そしてさらに恐ろしい作戦が、21日にトランプ大統領がTwitterで発言した「第3回目の会談開催の可能性」です。私自身は、今回の首脳会談が最後のチャンスであると考えていますが、第3回目の可能性をテーブルに挙げておくことで、アメリカが満足する結果が得られるまで、延々と会談は続けられ、それまでは対北朝鮮制裁の締め付けは緩めないというメッセージであると考えられます。

そして、報道されない現状として、アメリカの攻撃部隊がアジアに集結してきているという事態もあります。これは、第2回首脳会談の結果次第では、アメリカは対北朝鮮攻撃に踏み切るぞ!という無言のプレッシャーでしょう。つまり、表向きに伝えられているよりも、米朝間の関係をめぐる緊張感は思いのほか高まっているということになります。

そして、その緊張感は、北朝鮮側に立っている中国やロシアの動きを封じ込める役割も果たしています。
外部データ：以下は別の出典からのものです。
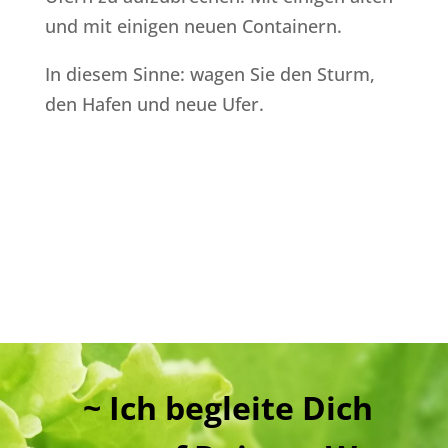
und mit einigen neuen Containern.
In diesem Sinne: wagen Sie den Sturm,
den Hafen und neue Ufer.
~ Ich begleite Dich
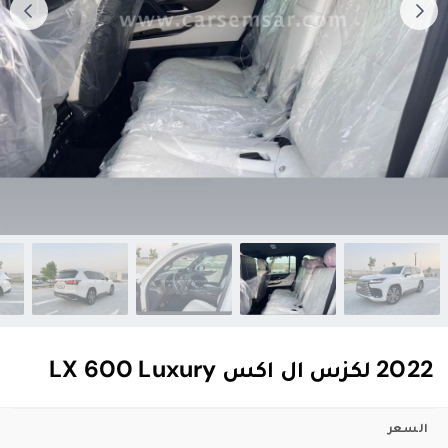
2022 لكزس ال اكس LX 600 Luxury
السعر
両国とも米国が北朝鮮を攻撃するという事態は最悪のシナリオとなり、さらに朝鮮戦争時と違い、とても迎え撃つことはできないため、27日までは両国とも沈黙を保っています。同時に考え得る混乱に備え、すでに中朝国境やロシア・北朝鮮国境付近には、北朝鮮からの難民の流入を阻止するために軍隊が配備されています。つまり、北朝鮮は実際には孤立しているとも言えます。

しかし、その孤立を和らげているのが、文大統領率いる韓国政府です。国連安全保障理事会で合意された対北朝鮮制裁の内容に公然と違反して、包囲網を破っていますし、同盟国であるはずの日米両国をあの手この手で激怒させて、意図的に長年の友人を遠ざける戦略を取っています。その反面、北朝鮮との融和をどんどん進め、もしかしたら朝鮮半島の統一は近いのではないか、との幻覚を抱かせる効果も出ています。
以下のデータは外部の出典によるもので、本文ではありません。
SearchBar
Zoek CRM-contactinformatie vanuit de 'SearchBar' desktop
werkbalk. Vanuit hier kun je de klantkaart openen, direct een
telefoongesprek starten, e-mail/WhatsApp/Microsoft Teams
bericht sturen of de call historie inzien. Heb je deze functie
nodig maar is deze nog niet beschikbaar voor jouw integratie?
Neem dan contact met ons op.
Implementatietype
それを演出しているのは、中国です。日米韓の同盟は長年、中国にとってはとても目障りな存在でしたが、このところ韓国が日米に反抗するようになり、同盟の基盤が崩れ去る中、中国にとっては国家安全保障上の懸念が薄まってきています。北東アジア地域における覇権を握るために、北朝鮮を通じて韓国に働きかけを行い、日米の影響力を削ごうとする願いが見え隠れしているように思います。
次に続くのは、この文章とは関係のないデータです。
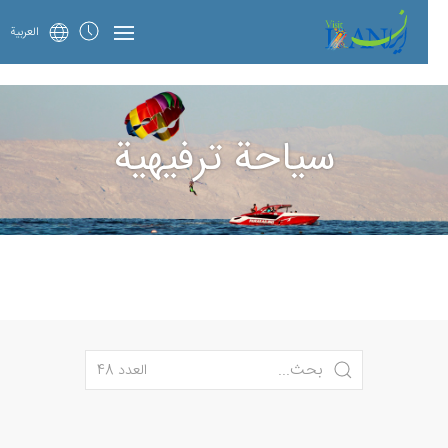
العربية
سياحة ترفيهية
العدد 48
もし、米国が従来通りに北朝鮮への攻撃を躊躇ってくれるのであれば、中国の思惑通りに進みますが、仮にトランプ大統領が攻撃にゴーサインを出してしまったら、中国は究極の選択を迫られることになります。それは、あくまでも北朝鮮の後ろ盾としてアメリカへの対抗姿勢を貫くか、もしくは、北朝鮮・韓国を見捨てて自らの安全保障・存続を選ぶかの2択です。普通に考えると後者を選択するでしょうが、今、それが許されるための手はずを整えているように思います。